*** SOURCE DATA Section Begins ***

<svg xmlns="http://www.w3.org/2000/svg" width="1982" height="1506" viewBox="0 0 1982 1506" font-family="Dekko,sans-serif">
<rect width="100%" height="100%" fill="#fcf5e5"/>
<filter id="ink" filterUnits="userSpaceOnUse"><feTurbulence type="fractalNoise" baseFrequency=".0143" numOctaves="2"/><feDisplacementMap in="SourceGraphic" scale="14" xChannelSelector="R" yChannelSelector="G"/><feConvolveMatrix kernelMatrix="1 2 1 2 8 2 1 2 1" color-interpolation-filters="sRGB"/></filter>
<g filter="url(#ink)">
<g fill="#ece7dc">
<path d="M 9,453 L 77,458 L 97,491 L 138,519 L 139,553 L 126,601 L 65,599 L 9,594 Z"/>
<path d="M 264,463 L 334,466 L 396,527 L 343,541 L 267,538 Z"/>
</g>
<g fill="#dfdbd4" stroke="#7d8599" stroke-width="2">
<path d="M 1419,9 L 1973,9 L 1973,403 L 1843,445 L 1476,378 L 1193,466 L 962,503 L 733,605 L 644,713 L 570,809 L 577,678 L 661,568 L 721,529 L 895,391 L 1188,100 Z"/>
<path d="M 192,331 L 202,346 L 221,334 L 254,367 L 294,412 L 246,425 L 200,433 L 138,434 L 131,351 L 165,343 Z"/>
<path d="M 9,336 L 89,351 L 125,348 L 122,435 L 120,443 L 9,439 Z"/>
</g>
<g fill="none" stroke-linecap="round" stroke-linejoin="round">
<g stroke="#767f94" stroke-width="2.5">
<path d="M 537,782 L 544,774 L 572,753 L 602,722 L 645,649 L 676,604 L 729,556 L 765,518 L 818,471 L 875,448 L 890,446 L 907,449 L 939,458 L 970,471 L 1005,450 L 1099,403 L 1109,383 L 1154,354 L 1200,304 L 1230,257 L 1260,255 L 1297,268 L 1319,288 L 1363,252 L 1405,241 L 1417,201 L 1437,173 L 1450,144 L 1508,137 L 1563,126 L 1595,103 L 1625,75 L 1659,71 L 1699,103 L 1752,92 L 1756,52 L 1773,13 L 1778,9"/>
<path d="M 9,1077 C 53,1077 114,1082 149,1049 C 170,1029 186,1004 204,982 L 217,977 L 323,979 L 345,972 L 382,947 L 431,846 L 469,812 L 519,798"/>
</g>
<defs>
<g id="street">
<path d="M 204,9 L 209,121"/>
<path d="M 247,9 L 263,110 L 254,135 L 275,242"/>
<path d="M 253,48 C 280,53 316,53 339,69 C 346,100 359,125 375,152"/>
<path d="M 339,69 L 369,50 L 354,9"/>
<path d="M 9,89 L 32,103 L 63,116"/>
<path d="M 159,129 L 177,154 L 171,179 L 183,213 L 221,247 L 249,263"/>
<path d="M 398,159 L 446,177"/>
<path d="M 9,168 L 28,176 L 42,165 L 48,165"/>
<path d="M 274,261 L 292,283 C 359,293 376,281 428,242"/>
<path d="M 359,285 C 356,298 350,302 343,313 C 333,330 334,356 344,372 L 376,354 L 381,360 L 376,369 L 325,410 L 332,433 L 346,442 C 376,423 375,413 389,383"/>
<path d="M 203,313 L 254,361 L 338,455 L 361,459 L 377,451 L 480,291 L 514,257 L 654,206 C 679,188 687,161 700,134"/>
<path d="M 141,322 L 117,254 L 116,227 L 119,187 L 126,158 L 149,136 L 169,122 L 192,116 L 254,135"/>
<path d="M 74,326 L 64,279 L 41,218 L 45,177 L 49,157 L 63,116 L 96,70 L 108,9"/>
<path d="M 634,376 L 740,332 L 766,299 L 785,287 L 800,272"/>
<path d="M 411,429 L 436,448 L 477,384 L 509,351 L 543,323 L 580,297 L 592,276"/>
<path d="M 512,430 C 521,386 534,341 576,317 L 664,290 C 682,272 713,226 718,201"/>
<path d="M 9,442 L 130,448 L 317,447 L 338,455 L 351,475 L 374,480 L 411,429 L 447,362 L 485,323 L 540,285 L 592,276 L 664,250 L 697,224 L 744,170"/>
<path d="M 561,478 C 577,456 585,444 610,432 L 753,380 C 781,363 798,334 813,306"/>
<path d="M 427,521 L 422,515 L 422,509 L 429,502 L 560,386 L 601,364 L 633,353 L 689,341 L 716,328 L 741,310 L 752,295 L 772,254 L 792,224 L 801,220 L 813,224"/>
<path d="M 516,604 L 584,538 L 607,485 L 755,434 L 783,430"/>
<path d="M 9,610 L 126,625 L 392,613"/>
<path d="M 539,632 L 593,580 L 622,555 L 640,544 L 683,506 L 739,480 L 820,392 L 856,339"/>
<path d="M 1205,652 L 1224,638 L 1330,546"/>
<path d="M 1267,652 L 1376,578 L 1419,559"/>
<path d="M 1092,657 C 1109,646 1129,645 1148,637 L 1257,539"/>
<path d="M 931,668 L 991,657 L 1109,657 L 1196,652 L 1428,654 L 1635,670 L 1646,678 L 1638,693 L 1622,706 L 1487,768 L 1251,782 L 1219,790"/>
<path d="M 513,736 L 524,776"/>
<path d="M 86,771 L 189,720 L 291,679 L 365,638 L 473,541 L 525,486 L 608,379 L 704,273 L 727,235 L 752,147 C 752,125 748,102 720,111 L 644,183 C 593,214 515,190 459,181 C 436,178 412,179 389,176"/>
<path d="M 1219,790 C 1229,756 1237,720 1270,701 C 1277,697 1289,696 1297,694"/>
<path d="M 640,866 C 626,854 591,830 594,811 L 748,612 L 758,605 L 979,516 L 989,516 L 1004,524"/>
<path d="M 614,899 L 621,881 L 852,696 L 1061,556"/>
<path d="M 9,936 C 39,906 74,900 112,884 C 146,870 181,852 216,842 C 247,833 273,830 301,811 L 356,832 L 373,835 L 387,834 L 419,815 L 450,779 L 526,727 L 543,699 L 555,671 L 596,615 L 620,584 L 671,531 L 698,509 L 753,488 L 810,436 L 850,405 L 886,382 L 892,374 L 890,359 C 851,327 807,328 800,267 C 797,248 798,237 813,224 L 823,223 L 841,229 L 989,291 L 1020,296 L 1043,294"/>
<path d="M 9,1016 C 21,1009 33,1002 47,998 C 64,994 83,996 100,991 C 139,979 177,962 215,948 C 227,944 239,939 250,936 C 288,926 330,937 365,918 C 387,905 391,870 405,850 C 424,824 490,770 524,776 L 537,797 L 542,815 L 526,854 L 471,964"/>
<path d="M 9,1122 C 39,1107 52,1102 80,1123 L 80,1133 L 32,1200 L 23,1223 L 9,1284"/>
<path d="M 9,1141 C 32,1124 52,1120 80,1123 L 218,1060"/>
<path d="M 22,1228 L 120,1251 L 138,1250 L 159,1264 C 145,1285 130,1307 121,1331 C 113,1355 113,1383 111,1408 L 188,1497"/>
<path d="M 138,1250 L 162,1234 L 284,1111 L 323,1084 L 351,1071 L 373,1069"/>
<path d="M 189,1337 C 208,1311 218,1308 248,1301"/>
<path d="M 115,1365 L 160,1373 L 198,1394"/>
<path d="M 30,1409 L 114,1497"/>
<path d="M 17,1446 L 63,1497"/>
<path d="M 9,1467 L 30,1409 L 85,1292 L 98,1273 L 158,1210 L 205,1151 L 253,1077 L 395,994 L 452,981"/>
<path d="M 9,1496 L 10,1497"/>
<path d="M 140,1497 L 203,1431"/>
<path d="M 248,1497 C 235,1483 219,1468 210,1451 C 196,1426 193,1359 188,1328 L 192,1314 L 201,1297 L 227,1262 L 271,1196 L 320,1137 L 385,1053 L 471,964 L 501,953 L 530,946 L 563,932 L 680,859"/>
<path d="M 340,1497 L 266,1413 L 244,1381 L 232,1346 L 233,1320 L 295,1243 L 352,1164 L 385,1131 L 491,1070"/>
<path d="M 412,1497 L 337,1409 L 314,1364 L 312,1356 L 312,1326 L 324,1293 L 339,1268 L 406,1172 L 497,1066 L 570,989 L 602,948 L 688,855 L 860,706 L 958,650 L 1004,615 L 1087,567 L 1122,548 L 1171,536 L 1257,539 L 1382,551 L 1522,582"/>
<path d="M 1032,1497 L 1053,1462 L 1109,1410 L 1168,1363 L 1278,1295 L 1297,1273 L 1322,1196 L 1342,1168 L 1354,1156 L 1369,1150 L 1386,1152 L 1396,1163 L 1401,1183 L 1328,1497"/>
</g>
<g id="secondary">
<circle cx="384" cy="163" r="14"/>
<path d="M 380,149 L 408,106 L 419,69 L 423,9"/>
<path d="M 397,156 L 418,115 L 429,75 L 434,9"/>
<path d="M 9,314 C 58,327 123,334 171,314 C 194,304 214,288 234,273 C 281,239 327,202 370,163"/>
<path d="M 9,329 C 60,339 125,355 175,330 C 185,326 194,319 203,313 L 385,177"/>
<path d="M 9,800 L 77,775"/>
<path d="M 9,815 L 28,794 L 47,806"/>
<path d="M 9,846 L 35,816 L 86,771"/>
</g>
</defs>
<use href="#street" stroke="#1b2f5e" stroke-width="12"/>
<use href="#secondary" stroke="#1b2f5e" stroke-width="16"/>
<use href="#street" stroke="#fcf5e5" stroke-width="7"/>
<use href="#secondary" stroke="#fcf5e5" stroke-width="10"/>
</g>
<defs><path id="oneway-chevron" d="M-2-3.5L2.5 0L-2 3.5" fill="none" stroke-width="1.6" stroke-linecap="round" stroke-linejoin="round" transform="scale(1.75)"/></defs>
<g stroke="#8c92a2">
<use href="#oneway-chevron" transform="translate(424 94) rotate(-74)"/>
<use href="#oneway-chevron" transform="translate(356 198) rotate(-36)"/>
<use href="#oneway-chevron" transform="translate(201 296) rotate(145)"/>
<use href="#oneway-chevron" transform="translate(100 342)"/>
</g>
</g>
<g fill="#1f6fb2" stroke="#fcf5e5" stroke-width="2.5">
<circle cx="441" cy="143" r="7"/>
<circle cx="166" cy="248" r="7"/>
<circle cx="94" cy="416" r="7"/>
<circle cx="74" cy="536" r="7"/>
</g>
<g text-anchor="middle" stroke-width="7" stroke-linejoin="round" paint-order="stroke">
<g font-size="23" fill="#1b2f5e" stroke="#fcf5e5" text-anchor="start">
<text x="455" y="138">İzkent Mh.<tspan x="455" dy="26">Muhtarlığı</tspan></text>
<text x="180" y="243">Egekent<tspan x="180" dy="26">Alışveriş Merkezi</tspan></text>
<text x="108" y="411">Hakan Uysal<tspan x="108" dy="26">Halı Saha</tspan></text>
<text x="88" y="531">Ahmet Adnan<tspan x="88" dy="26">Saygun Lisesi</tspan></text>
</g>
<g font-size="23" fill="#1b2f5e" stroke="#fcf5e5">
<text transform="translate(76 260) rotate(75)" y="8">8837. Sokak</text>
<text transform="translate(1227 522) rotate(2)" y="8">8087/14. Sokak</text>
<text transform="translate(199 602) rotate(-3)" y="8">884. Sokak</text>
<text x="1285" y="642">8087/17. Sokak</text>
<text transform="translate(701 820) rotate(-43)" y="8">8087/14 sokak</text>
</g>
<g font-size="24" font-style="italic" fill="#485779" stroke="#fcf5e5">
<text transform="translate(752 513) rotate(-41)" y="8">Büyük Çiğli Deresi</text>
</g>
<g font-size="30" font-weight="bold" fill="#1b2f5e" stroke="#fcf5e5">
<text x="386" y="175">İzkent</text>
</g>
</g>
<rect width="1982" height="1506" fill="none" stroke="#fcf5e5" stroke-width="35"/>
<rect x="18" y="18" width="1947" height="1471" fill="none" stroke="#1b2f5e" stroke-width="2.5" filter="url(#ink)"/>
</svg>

*** SOURCE DATA Section Ends ***

● WHAT YOU HAVE TO DO:
Tally the lines of the entries that include the word "tspan" and give only the total.

● WRITTEN SOLUTION:
4